Apollo’s October Update

Oct 17, 2020

Our little Apollo is no longer so little! September 21st marked his first rescueversary — a date all involved will always remember. It began with a routine aerial patrol, taking our Canine Unit to investigate old poachers’ hideouts. Their day took a rather dramatic turn when they received reports of an orphaned rhino in Tsavo West National Park, who was standing beside his dead mother. A truly spectacular operation unfolded over the course of several hours, involving two aircraft, several teams, and unfaltering determination to bring the calf to safety. Apollo was only six months old at the time of his rescue, but he still packed a serious punch. It took all the strength of three full-grown men to keep him safely restrained during the 15-minute flight to our Kaluku Field HQ.

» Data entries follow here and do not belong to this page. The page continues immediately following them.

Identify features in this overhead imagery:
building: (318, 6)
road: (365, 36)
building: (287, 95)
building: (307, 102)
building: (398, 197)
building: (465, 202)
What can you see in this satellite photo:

Now, Apollo is 19 months old and blossoming into a very handsome rhino. It has been searingly hot in Tsavo this month, so he has been enjoying the slower pace of life this dry season brings. He makes the most of the cool mornings, refreshed from a good night’s sleep and eager to charge around the Kaluku compound. Once the temperatures begin to rise, he makes a beeline for his favorite mud bath — a spot that is also frequented by wild elephants, though never at the same time. This might be Apollo’s preferred time of day. He basks in the cool water, wriggling around as his Keepers apply a protective coat of red mud all over his body, before flopping down in the soft red earth pile for a generous dusting.

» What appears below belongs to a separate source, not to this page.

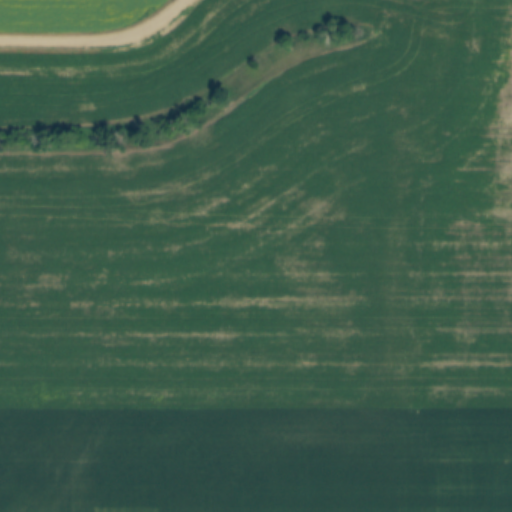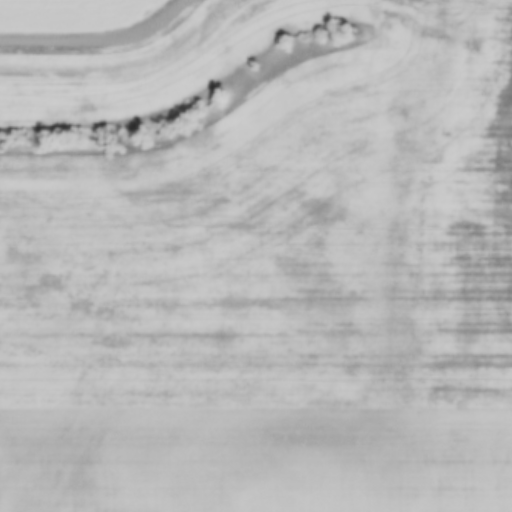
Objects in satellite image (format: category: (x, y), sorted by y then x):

After a leisurely wallow, Apollo spends the hottest hours of the day in repose under the shade of the tamarind trees. This is also when the Keepers eat their lunch, which is brought out for them to enjoy along the banks of the Mtito lugga. This tranquil lunch time scene is usually complemented by resident hornbills who have learnt to swoop in to benefit from rice handouts. They hop about, jumping over Apollo, who despite their brazenness remains oblivious so deep is his sleep.

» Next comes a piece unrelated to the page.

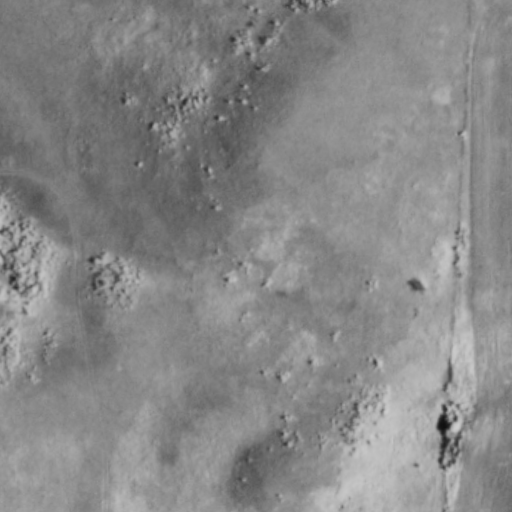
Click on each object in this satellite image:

The lull in activity wraps up as the temperature dips to a more comfortable level, at which point Apollo perks right up and does the rounds browsing, before later indulging in a late afternoon burst of energy. Some days, he runs along the luggas, kicking up white sand with every step. Other days, he delights in chasing the guinea fowl that hang around the stockade compound. Whatever strikes his fancy, he plays until bed time. Then, always on time, he escorts his Keepers to his stable, where he takes his fill of water before slurping down an evening bottle of milk. With plenty of cut browse hung in his bedroom he can continue snacking before settling himself under his mattress (this remains his nighttime ritual!) and drifting off to sleep.